British WW1 1913 Pattern Bayonet, Dated 1916 by Winchester
Straight single-fullered knife blade, steel hilt with muzzle ring, wood slab grips with characteristic pair of cut grooves on each slab, secured by two screws. Steel beaked pommel with oil hole and locking button. Black leather No. 1 Mk 2 scabbard with steel locket & teardrop frog stud and steel chape piece.
The ricasso is stamped on one side with ‘1913 8 16 W’, indicating that it is the 1913 Pattern, manufactured in August 1916 by Winchester. On the other side it is stamped with a ‘broad arrow’ War Department stores mark, three crown inspection marks with ‘A’ for America and an ‘X’ indicating that it passed a manufacturer’s bending test. The scabbard has small crown inspection stamps to the throat and chape pieces, partly covered by the staples, the throat piece is also stamped with a small ‘2’. The leather section is stamped next to the seam with a further ‘broad arrow’ mark, a worn crown inspection stamp which I believe reads ‘B’ for Birmingham, the production date ’17 and the manufacturer’s mark ‘H.G.R.’, indicating Hepburn, Gale & Ross Ltd. Of Bermondsey, London. The U.S. made 1913 Pattern bayonets, having identical blades to the British 1907 Pattern, were entirely compatible with British scabbards and vice versa.
Inspired by the German Mauser M98 rifle, the experimental Pattern 1913 Enfield was intended to be the next generation British infantry rifle, firing the new .276 cartridge. The outbreak of war curtailed its development and the well-established SMLE was retained in service instead. However with an urgent need for rifles the government opted to redesign the 1913 to take the existing .303 cartridge, calling this new rifle the Pattern 1914 (NB: the bayonet’s design did not require modifications, therefore it remained the ‘1913 Pattern’ bayonet). The production of these rifles and their bayonets was contracted to American manufacturers – an early handful were made by Vickers but it was clear that British plants were best left to make the SMLE.

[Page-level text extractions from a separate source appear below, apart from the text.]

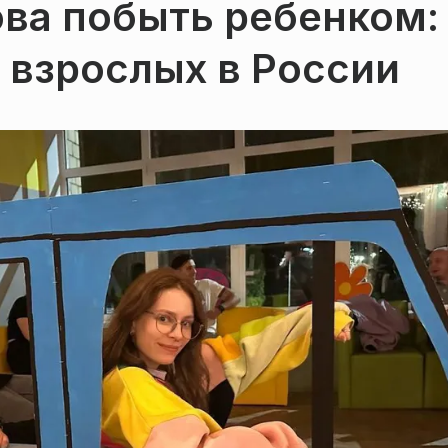
ова побыть ребенком:
я взрослых в России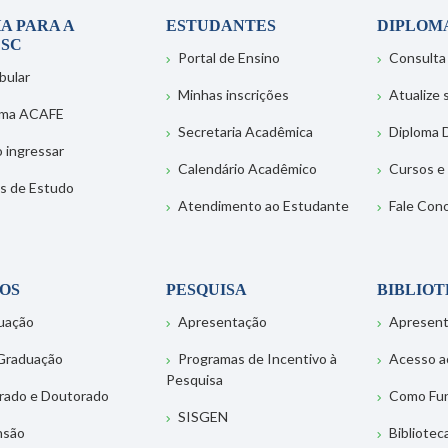
A PARA A
ESTUDANTES
DIPLOM
SC
Portal de Ensino
Consulta
bular
Minhas inscrições
Atualize
ema ACAFE
Secretaria Acadêmica
Diploma D
 ingressar
Calendário Acadêmico
Cursos e
s de Estudo
Atendimento ao Estudante
Fale Con
OS
PESQUISA
BIBLIO
uação
Apresentação
Apresen
Graduação
Programas de Incentivo à
Acesso a
Pesquisa
rado e Doutorado
Como Fu
SISGEN
nsão
Bibliotec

Winchester produced the 1914 Pattern and its associated bayonet between 1916 and 1917. It was the rarer of the two US manufacturers of the bayonets, producing 225,000 bayonets compared with the 1,243,000 produced by Remington, and the rarest US manufacturer of the rifles, behind Remington and Remington’s subsidiary Eddystone. The 1914’s design was vindicated in that it proved to be more accurate than its predecessor and it was deployed principally as a sniper rifle, the Winchester-made rifles in particular thought to be of high quality, suitable for fitting with telescopic sights. It saw service again during WW2 as rear echelon equipment, e.g. with the Home Guard, although some were again used in a sniper configuration.
The 1913 Pattern should not be confused with the M1917 Enfield, also known as the ‘American Enfield’, which was essentially the same rifle design, this time adopted by the Americans and rechambered in their own .30-06 Springfield cartridge. Its bayonet was also essentially the same as the British model, but with US service marks and a ‘1917’ pattern stamp.
Founded in 1760 as Hepburn and Sons, Hepburn, Gale & Ross was a large manufacturer of leather goods based in the ancient tannery district of Bermondsey, which at times supplied the British Army with items such as saddles and bayonet scabbards. The firm still exists under the name Barrow, Hepburn & Gale, notably manufacturing the red leather despatch boxes used by government ministers since 1853, and the leather purses used in the 800-year-old tradition of Royal Maundy.
The blade is clean, sharp and undamaged, and retains its original blued area at the ricasso. The wood grip has some small dents and chips. The hilt, tang and pommel have been coated in a black lacquer or similar, which has worn away in raised areas exposing the steel beneath. The throat piece of the scabbard has some scratching which shows up bright against its blueing.